TEXTE –
* * *

Le Luxembourg, paradis fiscal ?
Le Luxembourg, paradis fiscal ?
C'était le 21 octobre 2008 : invité en duplex du 20 heures de France 2, Jean-Claude Juncker s'était offusqué de la diffusion d'un reportage qui commençait sur ce ton : «Vous avez quelques millions à mettre à l'abri ? Au Luxembourg, on peut vous aider.» et concluait : «Contrôles insuffisants, secret bancaire absolu, structures opaques: les critères d'un paradis fiscal, une appellation que le Luxembourg évite depuis plusieurs années.»
Trois ans et demi plus tard, France 2 a donc remis le couvert, en faisant réagir Luc Frieden à la suite d'une nouvelle enquête de la chaîne.
Le reportage, «Paradis fiscaux : les petits secrets des grandes entreprises», se base sur «47.000 pages de documents de travail de la société d’audit PriceWaterHouseCoopers qui dévoilent, schémas à l’appui, les montages fiscaux mis en place par les grandes entreprises pour échapper à l’impôt» : un «tour de passe-passe sur des milliards d'euros (...) et tout est légal».
PwC Luxembourg souligne que ses conseils en matière «d’optimisation fiscale» sont en effet «conformes aux lois et aux règlements luxembourgeois, aux règles et traités internationaux»... pourvu que les sociétés que le cabinet conseille prouvent un minimum d'activité sur le sol luxembourgeois.
Or le Français Wendel, le numéro 1 mondial de l'édition Pearson et le géant pharmaceutique GSK présentent des filiales luxembourgeoises avec, à chaque fois, un personnel qui se compte sur les doigts d'une main, ainsi que le montre le documentaire.
Frieden botte en touche
Répondant aux questions de la journaliste Elise Lucet, Luc Frieden a d'abord rappelé que son pays appliquait le droit européen et l'ensemble des conventions de l'OCDE. Il considère le terme de paradis fiscal comme «une insulte à mon pays».

* * *

DOCUMENTS FOURNIS –

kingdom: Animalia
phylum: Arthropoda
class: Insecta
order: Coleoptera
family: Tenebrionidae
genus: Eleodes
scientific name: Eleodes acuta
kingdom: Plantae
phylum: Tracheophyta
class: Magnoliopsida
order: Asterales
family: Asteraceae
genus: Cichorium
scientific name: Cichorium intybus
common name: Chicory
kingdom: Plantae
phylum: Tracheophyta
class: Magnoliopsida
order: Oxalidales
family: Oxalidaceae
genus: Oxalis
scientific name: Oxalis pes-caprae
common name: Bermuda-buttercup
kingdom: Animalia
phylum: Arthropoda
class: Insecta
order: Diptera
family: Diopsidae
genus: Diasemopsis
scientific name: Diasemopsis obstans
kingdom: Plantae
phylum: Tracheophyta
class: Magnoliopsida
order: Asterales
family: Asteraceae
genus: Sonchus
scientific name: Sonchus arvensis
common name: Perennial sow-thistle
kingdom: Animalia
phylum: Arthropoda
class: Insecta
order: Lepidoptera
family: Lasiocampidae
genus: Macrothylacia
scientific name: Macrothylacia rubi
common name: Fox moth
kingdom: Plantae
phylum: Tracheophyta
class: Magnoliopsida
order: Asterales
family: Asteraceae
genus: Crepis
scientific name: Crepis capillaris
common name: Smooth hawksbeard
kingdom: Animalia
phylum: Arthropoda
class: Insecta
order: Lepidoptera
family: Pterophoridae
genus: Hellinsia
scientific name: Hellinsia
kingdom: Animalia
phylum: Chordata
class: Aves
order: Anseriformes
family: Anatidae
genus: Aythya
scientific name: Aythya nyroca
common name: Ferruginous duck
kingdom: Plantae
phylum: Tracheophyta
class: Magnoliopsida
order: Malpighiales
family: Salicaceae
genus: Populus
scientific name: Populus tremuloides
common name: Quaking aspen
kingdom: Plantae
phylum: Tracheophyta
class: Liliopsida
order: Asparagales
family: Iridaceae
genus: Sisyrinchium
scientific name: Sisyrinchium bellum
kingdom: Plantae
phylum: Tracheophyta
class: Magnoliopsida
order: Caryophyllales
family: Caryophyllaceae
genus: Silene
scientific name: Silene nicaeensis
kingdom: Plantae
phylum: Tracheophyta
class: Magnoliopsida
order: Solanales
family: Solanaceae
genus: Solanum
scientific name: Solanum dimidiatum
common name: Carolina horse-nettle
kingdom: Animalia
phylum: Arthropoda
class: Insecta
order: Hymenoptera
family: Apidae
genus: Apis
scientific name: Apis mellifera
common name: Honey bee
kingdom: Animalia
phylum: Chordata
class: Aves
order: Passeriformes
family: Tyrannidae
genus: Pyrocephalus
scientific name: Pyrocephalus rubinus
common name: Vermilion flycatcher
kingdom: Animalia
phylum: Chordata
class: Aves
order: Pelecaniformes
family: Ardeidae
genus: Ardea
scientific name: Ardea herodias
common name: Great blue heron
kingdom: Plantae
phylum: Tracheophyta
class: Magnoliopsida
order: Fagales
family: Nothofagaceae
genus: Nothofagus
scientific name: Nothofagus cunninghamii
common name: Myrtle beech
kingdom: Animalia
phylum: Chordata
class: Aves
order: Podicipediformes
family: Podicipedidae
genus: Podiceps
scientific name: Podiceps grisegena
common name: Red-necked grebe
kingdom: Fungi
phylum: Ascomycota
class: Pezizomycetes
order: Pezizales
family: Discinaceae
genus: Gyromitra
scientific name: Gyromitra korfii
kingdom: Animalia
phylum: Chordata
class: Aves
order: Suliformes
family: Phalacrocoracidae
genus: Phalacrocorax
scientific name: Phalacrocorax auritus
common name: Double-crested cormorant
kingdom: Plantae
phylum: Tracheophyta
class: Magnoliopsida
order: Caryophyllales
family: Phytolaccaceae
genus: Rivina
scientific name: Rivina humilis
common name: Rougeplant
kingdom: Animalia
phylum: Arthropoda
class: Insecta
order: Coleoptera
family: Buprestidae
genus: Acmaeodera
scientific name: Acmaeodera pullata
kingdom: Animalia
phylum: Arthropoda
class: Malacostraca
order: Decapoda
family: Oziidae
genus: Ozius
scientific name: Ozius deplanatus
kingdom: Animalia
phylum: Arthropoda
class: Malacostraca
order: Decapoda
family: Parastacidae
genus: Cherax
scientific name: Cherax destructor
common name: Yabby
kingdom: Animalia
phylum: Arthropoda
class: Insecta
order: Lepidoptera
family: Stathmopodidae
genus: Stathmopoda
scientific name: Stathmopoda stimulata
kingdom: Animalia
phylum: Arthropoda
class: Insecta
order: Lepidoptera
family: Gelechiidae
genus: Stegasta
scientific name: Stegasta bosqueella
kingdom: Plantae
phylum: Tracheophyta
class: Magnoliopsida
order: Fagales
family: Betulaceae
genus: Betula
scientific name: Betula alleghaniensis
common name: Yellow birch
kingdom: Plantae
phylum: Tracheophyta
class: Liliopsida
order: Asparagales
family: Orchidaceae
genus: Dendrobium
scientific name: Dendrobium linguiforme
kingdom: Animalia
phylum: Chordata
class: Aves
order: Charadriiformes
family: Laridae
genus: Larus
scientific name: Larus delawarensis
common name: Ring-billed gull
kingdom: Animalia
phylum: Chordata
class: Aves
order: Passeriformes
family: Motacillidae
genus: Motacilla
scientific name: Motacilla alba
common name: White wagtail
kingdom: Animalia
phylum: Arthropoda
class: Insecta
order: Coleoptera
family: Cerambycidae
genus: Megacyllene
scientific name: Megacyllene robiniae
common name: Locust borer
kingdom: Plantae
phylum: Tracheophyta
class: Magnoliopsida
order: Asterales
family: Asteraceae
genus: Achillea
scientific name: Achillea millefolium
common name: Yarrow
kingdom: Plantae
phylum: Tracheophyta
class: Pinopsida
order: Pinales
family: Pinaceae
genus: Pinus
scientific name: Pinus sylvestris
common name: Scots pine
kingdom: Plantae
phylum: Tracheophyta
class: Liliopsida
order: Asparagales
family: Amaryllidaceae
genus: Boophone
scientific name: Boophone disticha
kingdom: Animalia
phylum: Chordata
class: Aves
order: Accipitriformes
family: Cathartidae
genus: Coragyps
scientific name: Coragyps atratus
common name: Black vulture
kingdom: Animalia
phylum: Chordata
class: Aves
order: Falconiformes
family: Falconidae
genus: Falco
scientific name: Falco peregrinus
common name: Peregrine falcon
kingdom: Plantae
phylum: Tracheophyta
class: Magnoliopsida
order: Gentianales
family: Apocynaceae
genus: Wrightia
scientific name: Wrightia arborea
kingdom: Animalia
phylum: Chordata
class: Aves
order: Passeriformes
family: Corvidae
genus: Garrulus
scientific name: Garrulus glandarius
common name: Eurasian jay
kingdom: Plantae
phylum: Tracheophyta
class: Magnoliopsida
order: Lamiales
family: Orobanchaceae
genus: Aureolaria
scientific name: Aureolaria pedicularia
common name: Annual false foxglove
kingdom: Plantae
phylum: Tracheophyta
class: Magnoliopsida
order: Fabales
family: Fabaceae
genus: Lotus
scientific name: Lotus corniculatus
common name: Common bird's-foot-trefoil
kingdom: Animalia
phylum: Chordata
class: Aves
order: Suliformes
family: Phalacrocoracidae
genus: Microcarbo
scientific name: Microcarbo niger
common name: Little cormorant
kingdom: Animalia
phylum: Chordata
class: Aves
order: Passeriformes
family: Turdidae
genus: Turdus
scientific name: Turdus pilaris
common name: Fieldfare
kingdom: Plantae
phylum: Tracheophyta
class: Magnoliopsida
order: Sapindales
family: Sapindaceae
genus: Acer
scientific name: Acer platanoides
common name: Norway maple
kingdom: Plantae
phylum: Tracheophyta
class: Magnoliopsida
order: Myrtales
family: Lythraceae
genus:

* * *

CONSIGNES –
A. Répondez aux questions suivantes à partir du texte.
(i) À quelle date Jean-Claude Juncker était-il invité en duplex du 20 heures de France 2 ?
(ii) Sur combien de pages de documents de travail de PriceWaterHouseCoopers le reportage se base-t-il ?
(iii) Comment Luc Frieden qualifie-t-il le terme de paradis fiscal ?
B. Recopiez le passage du texte qui va de « Trois ans et » jusqu'à « le sol luxembourgeois. ».

CORRIGÉS –
A.
(i) Le 21 octobre 2008.
(ii) Sur 47.000 pages.
(iii) Comme « une insulte à mon pays ».

B.
Trois ans et demi plus tard, France 2 a donc remis le couvert, en faisant réagir Luc Frieden à la suite d'une nouvelle enquête de la chaîne.
Le reportage, «Paradis fiscaux : les petits secrets des grandes entreprises», se base sur «47.000 pages de documents de travail de la société d’audit PriceWaterHouseCoopers qui dévoilent, schémas à l’appui, les montages fiscaux mis en place par les grandes entreprises pour échapper à l’impôt» : un «tour de passe-passe sur des milliards d'euros (...) et tout est légal».
PwC Luxembourg souligne que ses conseils en matière «d’optimisation fiscale» sont en effet «conformes aux lois et aux règlements luxembourgeois, aux règles et traités internationaux»... pourvu que les sociétés que le cabinet conseille prouvent un minimum d'activité sur le sol luxembourgeois.